Hannah Seyb, a recent graduate of the Teacher Education Program at UC Santa Barbara’s Gevirtz School, was named a Knowles Science Teaching Foundation Fellow for 2016. The KSTF Teaching Fellowships, a five-year program, supports, sustains, and inspires exceptional young men and women committed to making a difference as science and mathematics teachers in U.S. high schools. The program provides financial support for tuition assistance, grants, and professional development; professional support in the form of meetings, mentoring, and resources; and a strong, like-minded community of outstanding professional teachers. Seyb is one of only 34 recipients of the teaching fellowships awarded to early-career, high school mathematics and science teachers this year.

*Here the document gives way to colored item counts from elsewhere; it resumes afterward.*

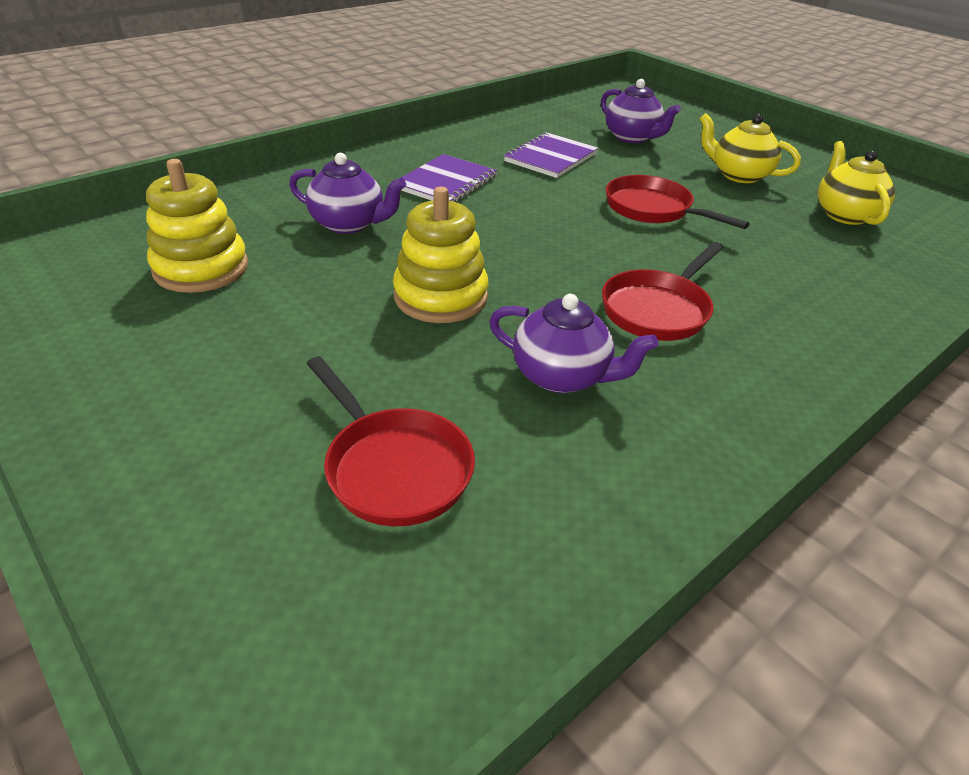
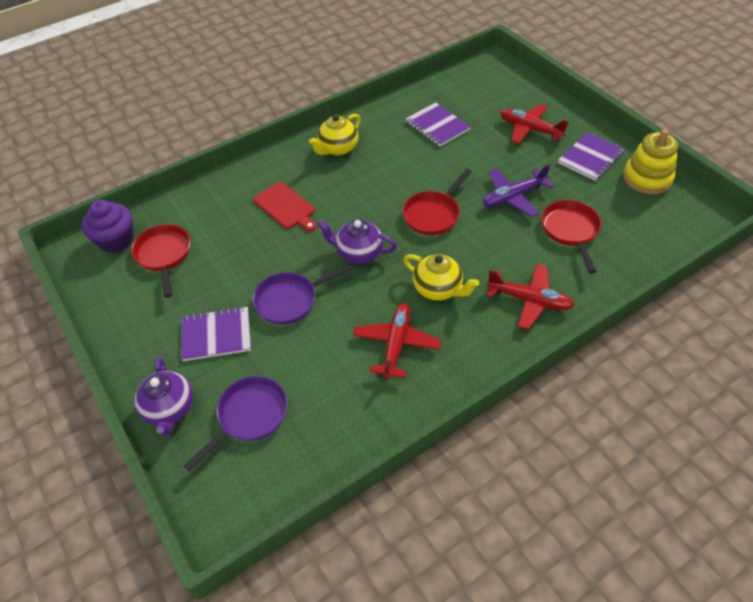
purple cupcake: none = 0 -> [82,200,133,253] = 1
purple notebook: [401,154,497,202] [504,132,598,178] = 2 -> [181,306,251,361] [406,102,471,147] [558,132,625,181] = 3
purple pan: none = 0 -> [184,376,288,472] [252,263,353,325] = 2
purple plane: none = 0 -> [483,164,554,217] = 1
purple teapot: [289,153,406,234] [489,294,658,393] [601,79,681,143] = 3 -> [134,357,193,436] [317,219,397,264] = 2
red cutting board: none = 0 -> [253,182,317,232] = 1
red plane: none = 0 -> [353,303,441,379] [486,264,575,330] [500,104,569,144] = 3
yellow stacking toy: [146,159,248,293] [393,187,488,323] = 2 -> [623,129,678,194] = 1

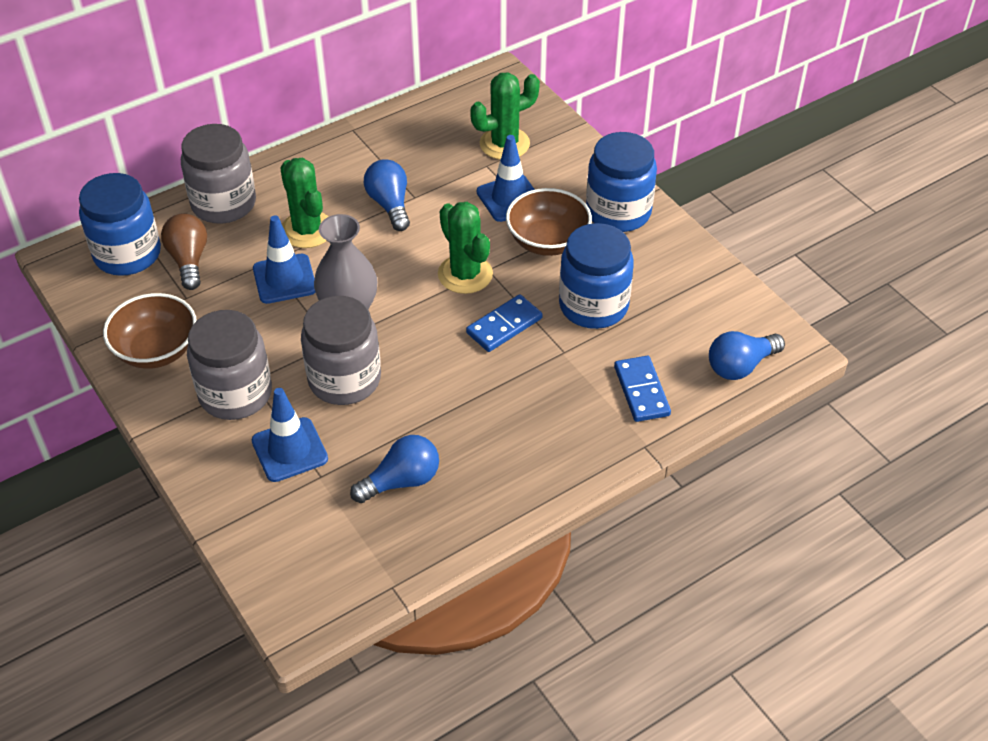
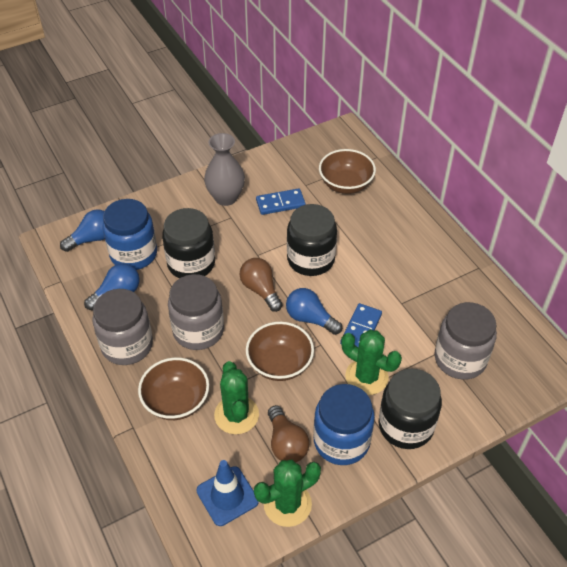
black jar: none = 0 -> [162,208,215,278] [287,204,337,276] [378,369,442,449] = 3
blue jar: [79,173,161,276] [559,223,634,329] [586,132,657,232] = 3 -> [102,199,157,270] [313,384,375,465] = 2
blue traffic cone: [252,388,328,482] [253,215,316,304] [477,135,535,222] = 3 -> [196,460,259,526] = 1
brown bowl: [103,293,197,369] [506,188,592,256] = 2 -> [138,357,209,420] [246,322,314,381] [319,149,376,194] = 3
brown light bulb: [161,213,207,290] = 1 -> [240,258,282,312] [268,405,309,462] = 2

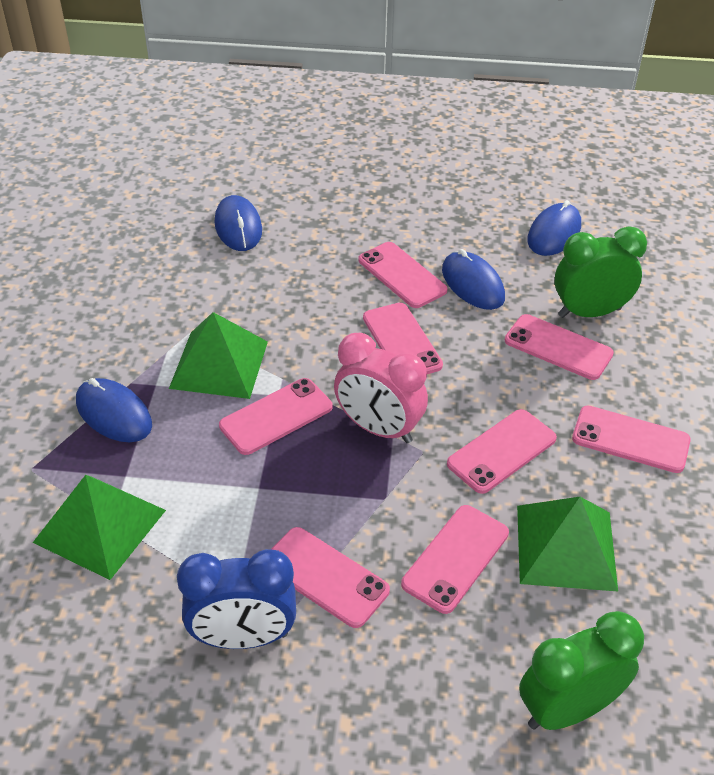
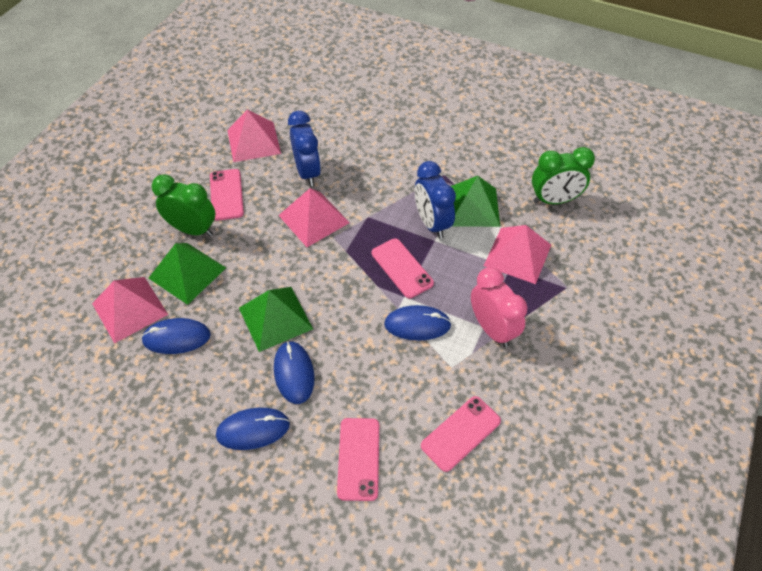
blue clock: [177,549,296,649] = 1 -> [288,111,321,186] [415,161,456,239] = 2
pink phone: [219,378,333,455] [271,527,390,628] [358,242,447,308] [363,303,443,374] [401,505,509,614] [447,409,557,494] [505,314,614,380] [572,405,691,473] = 8 -> [210,169,244,221] [337,418,379,501] [372,238,434,298] [421,396,501,472] = 4
pink pyramid: none = 0 -> [92,277,168,344] [227,110,281,162] [278,188,350,247] [484,225,551,284] = 4

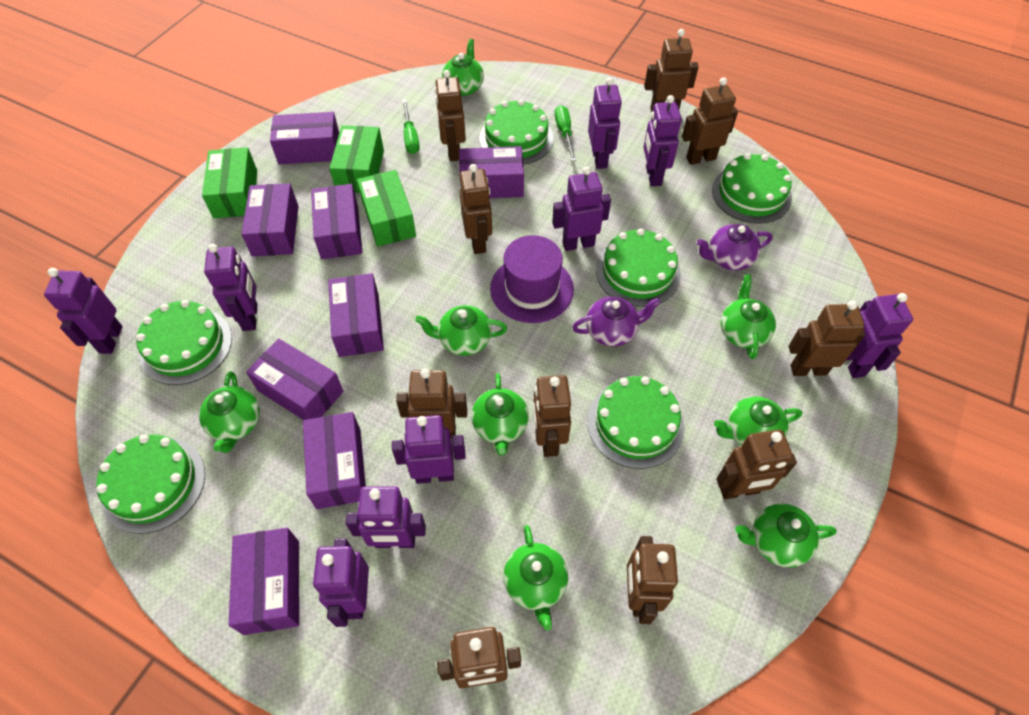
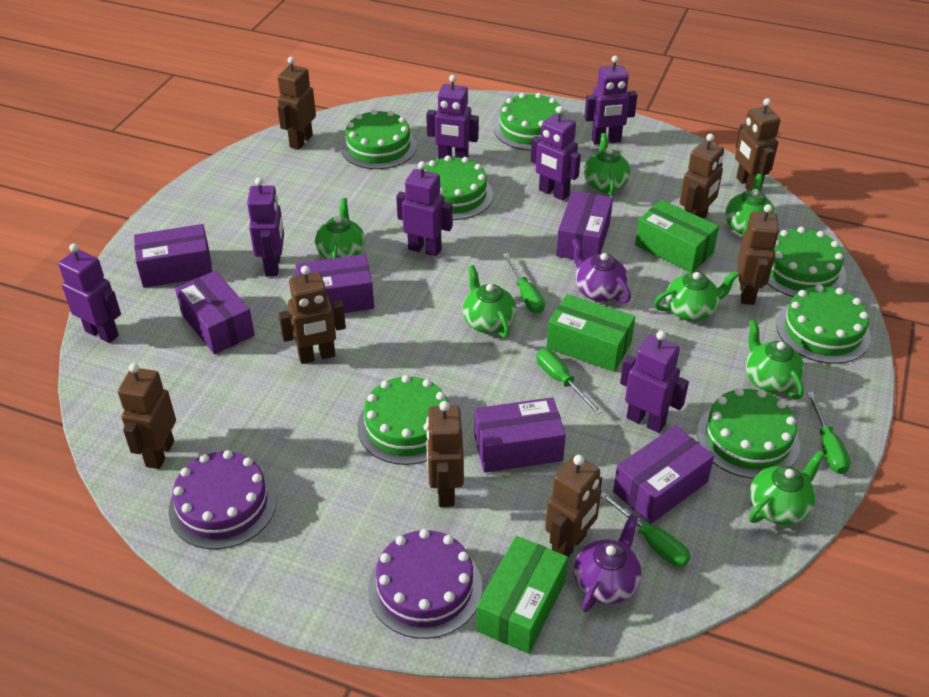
brown robot: [396,369,467,439] [435,70,466,161] [437,627,521,688] [459,164,492,254] [533,375,571,457] [627,536,678,624] [644,29,699,113] [682,77,738,165] [716,429,797,499] [789,300,865,376] = 10 -> [118,363,176,469] [277,57,316,150] [279,266,346,364] [426,401,464,507] [545,455,602,557] [680,134,724,219] [735,98,780,190] [738,204,779,305] = 8
green cake: [97,434,205,534] [136,300,232,385] [480,99,554,165] [588,376,684,469] [596,229,681,307] [712,153,792,224] = 6 -> [341,109,417,169] [357,375,450,465] [424,155,493,220] [494,93,563,151] [697,388,800,479] [768,227,846,297] [776,285,871,364] = 7
green screwdriver: [402,100,420,154] [555,105,576,161] = 2 -> [503,253,545,314] [536,349,602,415] [601,492,691,567] [807,392,851,474] = 4
green teapot: [199,371,260,453] [415,305,507,356] [442,39,484,96] [471,373,529,455] [503,525,568,631] [714,396,802,446] [721,274,776,359] [735,503,837,568] = 8 -> [315,198,365,259] [463,265,517,338] [584,133,631,196] [654,271,739,321] [725,174,775,238] [746,320,804,399] [749,451,825,525] = 7
purple box: [229,528,299,635] [241,183,299,256] [246,338,343,420] [270,112,339,164] [303,412,366,509] [311,184,362,259] [328,273,384,357] [459,146,524,198] = 8 -> [134,224,212,288] [175,271,255,354] [295,254,374,313] [474,397,566,473] [556,191,613,260] [613,425,714,524] = 6
purple cake: none = 0 -> [168,450,277,549] [368,529,482,639] = 2
purple hat: [490,235,574,323] = 1 -> none = 0
purple robot: [44,268,122,354] [204,244,258,331] [313,539,369,627] [346,486,426,548] [392,415,466,484] [552,166,611,251] [588,78,622,169] [643,95,682,186] [846,293,913,378] = 9 -> [58,243,121,343] [247,177,284,277] [396,161,453,256] [426,75,479,159] [531,106,581,201] [584,56,637,145] [620,331,689,433] = 7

Seyb is committed to teaching physics to high school students in the U.S. She earned a Bachelor of Science in physics from Guilford College in 2012 and a M.Ed. and a single subject teaching credential from UC Santa Barbara in 2016. At UCSB she was a 2015-16 CalTeach Physical Sciences and Engineering (CTPSE) Noyce Scholar. Seyb will begin her first year of teaching at Shadow Hills High School in Indio, Calif., this fall.
The Knowles Science Teaching Foundation was established in 1999 by Janet H. and C. Harry Knowles to cultivate and support exemplary science and mathematics high school teachers and develop the next generation of leaders in education.